What About Liver Disease?
It’s a common assumption that liver disease and the elevated venous pressure it causes would lead to hemorrhoids, since the veins draining the rectum connect to the portal venous system. Research, however, doesn’t support this link clearly. A study measuring venous pressure in patients with cirrhosis found no significant difference in pressure levels between those with and without hemorrhoids. The swollen veins that sometimes appear in the rectal area of cirrhosis patients (anorectal varices) are a separate entity from true hemorrhoids, though they can look similar. Liver disease may worsen existing hemorrhoids, but it doesn’t appear to be a primary cause of them.

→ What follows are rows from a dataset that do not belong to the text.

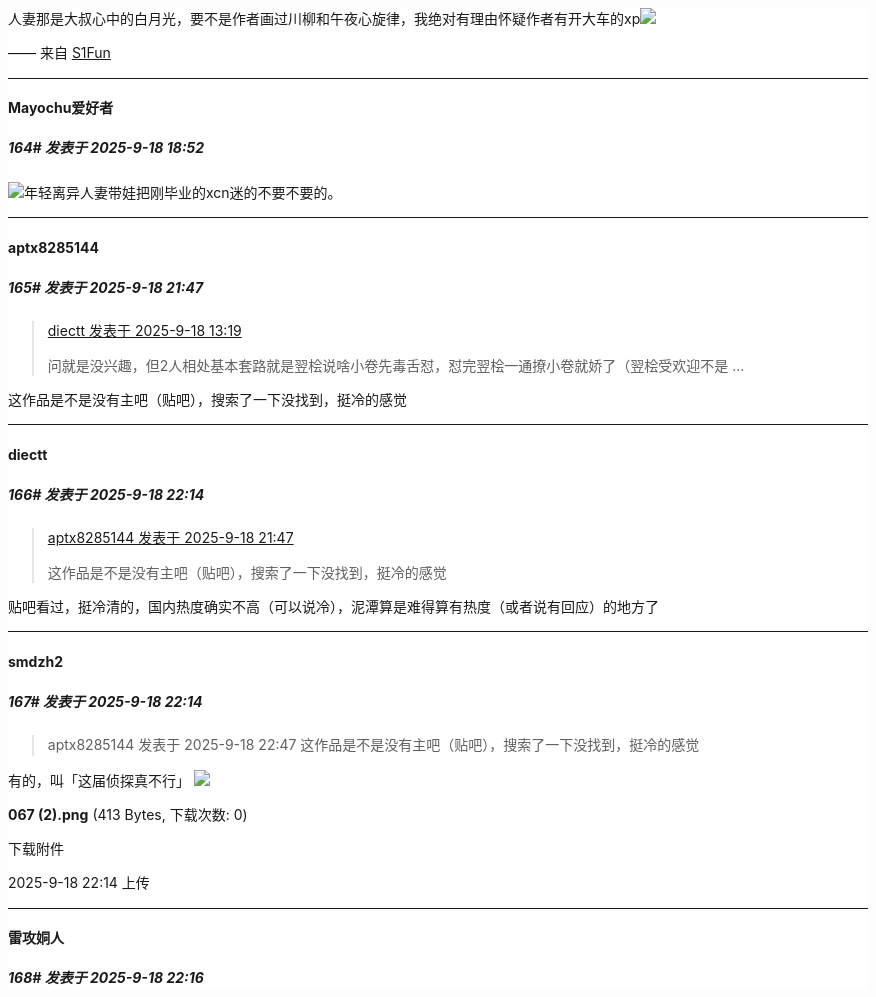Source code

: 人妻那是大叔心中的白月光，要不是作者画过川柳和午夜心旋律，我绝对有理由怀疑作者有开大车的xp<img src="https://static.stage1st.com/image/smiley/face2017/067.png" referrerpolicy="no-referrer">

—— 来自 [S1Fun](https://s1fun.koalcat.com)


*****

####  Mayochu爱好者  
##### 164#       发表于 2025-9-18 18:52

<img src="https://static.stage1st.com/image/smiley/face2017/046.png" referrerpolicy="no-referrer">年轻离异人妻带娃把刚毕业的xcn迷的不要不要的。


*****

####  aptx8285144  
##### 165#       发表于 2025-9-18 21:47

<blockquote><a href="httphttps://stage1st.com/2b/forum.php?mod=redirect&amp;goto=findpost&amp;pid=68450057&amp;ptid=2202281" target="_blank">diectt 发表于 2025-9-18 13:19</a>

问就是没兴趣，但2人相处基本套路就是翌桧说啥小卷先毒舌怼，怼完翌桧一通撩小卷就娇了（翌桧受欢迎不是 ...</blockquote>
这作品是不是没有主吧（贴吧），搜索了一下没找到，挺冷的感觉


*****

####  diectt  
##### 166#       发表于 2025-9-18 22:14

<blockquote><a href="httphttps://stage1st.com/2b/forum.php?mod=redirect&amp;goto=findpost&amp;pid=68452929&amp;ptid=2202281" target="_blank">aptx8285144 发表于 2025-9-18 21:47</a>

这作品是不是没有主吧（贴吧），搜索了一下没找到，挺冷的感觉</blockquote>
贴吧看过，挺冷清的，国内热度确实不高（可以说冷），泥潭算是难得算有热度（或者说有回应）的地方了

*****

####  smdzh2  
##### 167#       发表于 2025-9-18 22:14

<blockquote>aptx8285144 发表于 2025-9-18 22:47
这作品是不是没有主吧（贴吧），搜索了一下没找到，挺冷的感觉</blockquote>
有的，叫「这届侦探真不行」

<img src="https://img.stage1st.com/forum/202509/18/231433ju0llphmfmmluxmm.png" referrerpolicy="no-referrer">

<strong>067 (2).png</strong> (413 Bytes, 下载次数: 0)

下载附件

2025-9-18 22:14 上传


*****

####  雷攻姛人  
##### 168#       发表于 2025-9-18 22:16

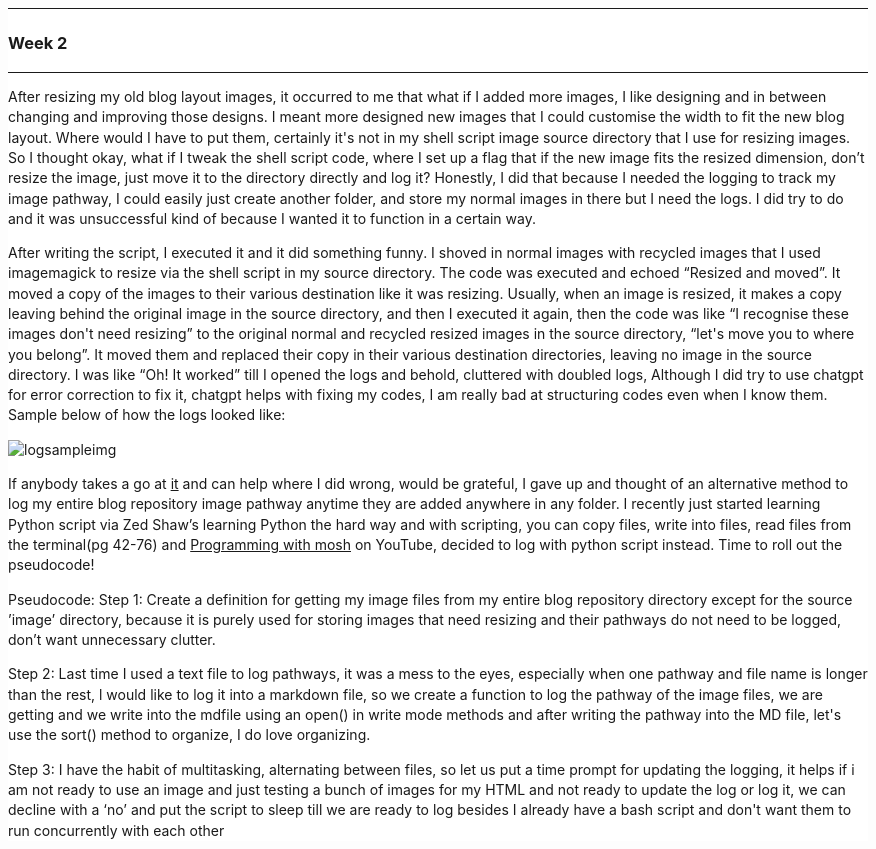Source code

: 
---

### Week 2

---
After resizing my old blog layout images, it occurred to me that what if I added more images, I like designing and in between changing and improving those designs.  I meant more designed new images that I could customise the width to fit the new blog layout. Where would I have to put them, certainly it's not in my shell script image source directory that  I use for resizing images.
So I thought okay, what if I tweak the shell script code, where I set up a flag that if the new image fits the resized dimension, don’t resize the image, just move it to the directory directly and log it? Honestly, I did that because I needed the logging to track my image pathway, I could easily just create another folder, and store my normal images in there but I need the logs. I did try to do and it was unsuccessful kind of because I wanted it to function in a certain way.

After writing the script, I executed it and it did something funny. I shoved in normal images with recycled images that I used imagemagick to resize via the shell script in my source directory. The code was executed and echoed “Resized and moved”. It moved a copy of the images to their various destination like it was resizing. Usually, when an image is resized, it makes a copy leaving behind the original image in the source directory, and then I executed it again, then the code was like “I recognise these images don't need resizing” to the original normal and recycled resized images in the source directory, “let's move you to where you belong”. It moved them and replaced their copy in their various destination directories, leaving no image in the source directory. I was like “Oh! It worked” till I opened the logs and behold, cluttered with doubled logs, Although I did try to use chatgpt for error correction to fix it, chatgpt helps with fixing my codes, I am really bad at structuring codes even when I know them. Sample below of how the logs looked like:

![logsampleimg](https://github.com/23W-GBAC/Azukaego_blog/assets/132351500/c4889db6-148b-4254-96f0-0278074a5826)

If anybody takes a go at [it](shell_script/blogimage_resize_or_move.sh) and can help where I did wrong, would be grateful, I gave up and thought of an alternative method to log my entire blog repository image pathway anytime they are added anywhere in any folder. I recently just started learning Python script via Zed Shaw’s learning Python the hard way and with scripting, you can copy files, write into files, read files from the terminal(pg 42-76) and [Programming with mosh](https://youtu.be/_uQrJ0TkZlc?si=GUMYQwsguC0fTGA_) on YouTube, decided to log with python script instead. Time to roll out the pseudocode!  

Pseudocode:
Step 1: Create a definition for getting my image files from my entire blog repository directory except for the source ’image’ directory, because it is purely used for storing images that need resizing and their pathways do not need to be logged, don’t want unnecessary clutter.

Step 2: Last time I used a text file to log pathways, it was a mess to the eyes, especially when one pathway and file name is longer than the rest, l would like to log it into a markdown file, so we create a function to log the pathway of the image files, we are getting and we write into the mdfile using an open() in write mode methods and after writing the pathway into the MD file, let's use the sort() method to organize, I do love organizing. 

Step 3: I have the habit of multitasking, alternating between files, so let us put a time prompt for updating the logging, it helps if i am not ready to use an image and just testing  a bunch of images for my HTML and not ready to update the log or log it, we can decline with a ‘no’ and put the script to sleep till we are ready to log besides I already have a bash script and don't want them to run concurrently with each other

Putting the Causes Together
Internal hemorrhoids rarely result from a single factor. They typically develop when several causes overlap: aging tissue plus a low-fiber diet, or pregnancy plus chronic constipation, or a desk job plus heavy gym sessions. The common thread across nearly every cause is sustained or repeated pressure on the vascular cushions of the anal canal, combined with weakened connective tissue that can no longer hold those cushions in place. Targeting the modifiable factors, particularly fiber intake, toilet habits, hydration, and physical activity, addresses the most common drivers regardless of which specific combination applies to you.